Finland hopes to join Nato with Sweden despite Erdoğan remarks

Finland still hopes to join Nato together with Sweden, the country's foreign minister said on Monday after Turkish President Recep Tayyip Erdoğan's weekend remarks that Turkey could accept Finland without its Nordic neighbour.

Finland hopes to join Nato with Sweden despite Erdoğan remarks

“Our strong desire in Finland has been and still is to join Nato together with Sweden,” Foreign Minister Pekka Haavisto told reporters in Helsinki, adding: “our position remains the same.”

Erdoğan has refused to ratify the two countries’ Nato membership bids, primarily because of Sweden’s refusal to extradite dozens of suspects that Turkey links to outlawed Kurdish fighters and a failed 2016 coup attempt.

Sweden has a bigger Kurdish diaspora than Finland and a more serious dispute with Turkey.

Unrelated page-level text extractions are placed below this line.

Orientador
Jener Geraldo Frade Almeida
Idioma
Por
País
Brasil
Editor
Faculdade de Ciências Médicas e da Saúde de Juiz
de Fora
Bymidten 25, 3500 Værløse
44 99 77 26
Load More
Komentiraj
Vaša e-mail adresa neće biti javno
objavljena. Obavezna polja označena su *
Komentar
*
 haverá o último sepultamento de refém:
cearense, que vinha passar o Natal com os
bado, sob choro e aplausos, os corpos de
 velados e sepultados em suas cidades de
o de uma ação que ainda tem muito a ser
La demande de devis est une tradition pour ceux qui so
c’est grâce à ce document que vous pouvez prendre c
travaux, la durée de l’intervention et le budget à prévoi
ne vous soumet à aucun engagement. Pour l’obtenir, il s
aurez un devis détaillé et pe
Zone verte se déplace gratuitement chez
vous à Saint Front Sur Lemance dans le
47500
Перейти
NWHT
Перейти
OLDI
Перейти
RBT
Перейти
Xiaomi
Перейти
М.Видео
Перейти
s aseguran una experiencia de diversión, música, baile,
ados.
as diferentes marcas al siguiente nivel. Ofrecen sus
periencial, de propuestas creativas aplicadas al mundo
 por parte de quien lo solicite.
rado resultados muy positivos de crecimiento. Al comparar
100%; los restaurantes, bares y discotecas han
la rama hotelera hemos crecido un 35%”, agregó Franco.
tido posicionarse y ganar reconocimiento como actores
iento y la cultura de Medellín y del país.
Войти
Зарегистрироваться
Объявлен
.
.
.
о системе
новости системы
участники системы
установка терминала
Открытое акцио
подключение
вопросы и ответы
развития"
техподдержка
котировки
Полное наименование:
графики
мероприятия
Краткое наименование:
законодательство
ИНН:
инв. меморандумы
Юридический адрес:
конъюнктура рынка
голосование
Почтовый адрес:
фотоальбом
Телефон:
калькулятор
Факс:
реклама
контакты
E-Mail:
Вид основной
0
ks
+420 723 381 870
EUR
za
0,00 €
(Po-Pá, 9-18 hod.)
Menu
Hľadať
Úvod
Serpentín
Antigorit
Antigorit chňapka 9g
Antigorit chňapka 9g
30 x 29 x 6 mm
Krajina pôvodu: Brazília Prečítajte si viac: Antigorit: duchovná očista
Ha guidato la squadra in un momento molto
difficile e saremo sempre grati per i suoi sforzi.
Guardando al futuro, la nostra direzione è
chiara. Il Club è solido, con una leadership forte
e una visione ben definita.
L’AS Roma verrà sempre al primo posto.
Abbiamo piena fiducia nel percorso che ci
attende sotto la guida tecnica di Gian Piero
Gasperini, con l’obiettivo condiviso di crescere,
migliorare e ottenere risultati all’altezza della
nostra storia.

Turkey has also reacted with fury to a decision by the Swedish police to allow a protest at which a far-right extremist burned a copy of the Koran outside the Turkish embassy in Stockholm earlier this month.

It has also been outraged by a Swedish prosecutor’s decision not to press charges against a pro-Kurdish group that hung an effigy of Erdoğan by its ankles outside Stockholm City Court.

Erdoğan on Sunday drew a clear distinction between the positions taken by Sweden and Finland in the past few months.

“If necessary, we can give a different response concerning Finland. Sweden will be shocked when we give a different response for Finland,” Erdoğan said.

But Haavisto, who said he held talks with his Turkish counterpart following Erdoğan’s remarks, rejected that option.

“Sweden is our closest ally in defence and foreign policy”, he said. “I still see the Nato summit in Vilnius in July as an important milestone when I hope that both countries will be accepted as Nato members at the latest.”